D. – Washington, invece, a questo punto dovrà fronteggiare il ‘no’ di Russia e Cina pronti a dare battaglia in Consiglio di Sicurezza dell’Onu. Una situazione, dunque, tesissima anche per le relazioni economiche tra queste tre superpotenze …

R. – Sì … diciamo che sul caso Siria, più che quella della Cina, pesa soprattutto la posizione della Russia e questo va ad aggiungere tensioni, o comunque attriti, al rapporto bilaterale Stati Uniti – Russia, dopo che già nelle settimane scorse il caso Snowden aveva acceso nuove divergenze tra le due potenze. Questo ennesimo scontro tra Washington e Mosca sulla questione della Siria rischia di allontanare ancora di più le posizioni dei due Paesi.

D. – Sempre sul fronte russo, in molti ritengono che Mosca abbia in qualche modo “scaricato” Assad: è davvero così?

R. – No. In realtà, non sembrerebbe. Non vi sono, in realtà, segnali che lascino intendere un abbandono di Assad da parte di Mosca. Alcune fonti di intelligence hanno riportato che durante un incontro con ufficiali dell’Arabia Saudita, questi avrebbero tentato di negoziare con la Russia in cambio di interessi petroliferi, un eventuale abbandono di Assad. Ma per il momento, Putin sembra aver rifiutato questa opzione.

D. – In linea generale, però, si ha l’impressione che nessuno voglia far cadere il regime siriano ma che questa pressione internazionale sia finalizzata ad un suo indebolimento. Insomma, i ribelli fanno più paura di Bashar al-Assad?
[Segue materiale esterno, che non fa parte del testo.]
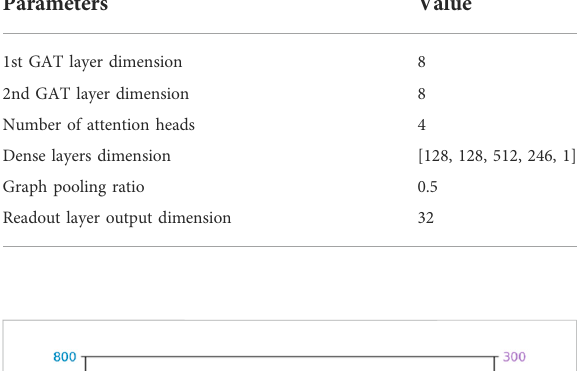
TABLE 1 The details of the pke-rl agent.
R. – Sì: sicuramente, più che i ribelli, tutto ciò che non è noto; quindi, la paura di ciò che potrebbe venire dopo sicuramente è un fattore che frena l’intervento militare in Siria. Se guardiamo anche alla reazione dello stesso Israele, che è sulla carta uno dei nemici storici della Siria, ecco, tutto sommato lo stesso governo israeliano ha di fatto ammesso – anche ufficialmente – che è meglio convivere con un presidente come Assad che, per quanto nemico, comunque è un nemico conosciuto, piuttosto che aprire quel vaso di Pandora che non si sa cosa potrebbe portare.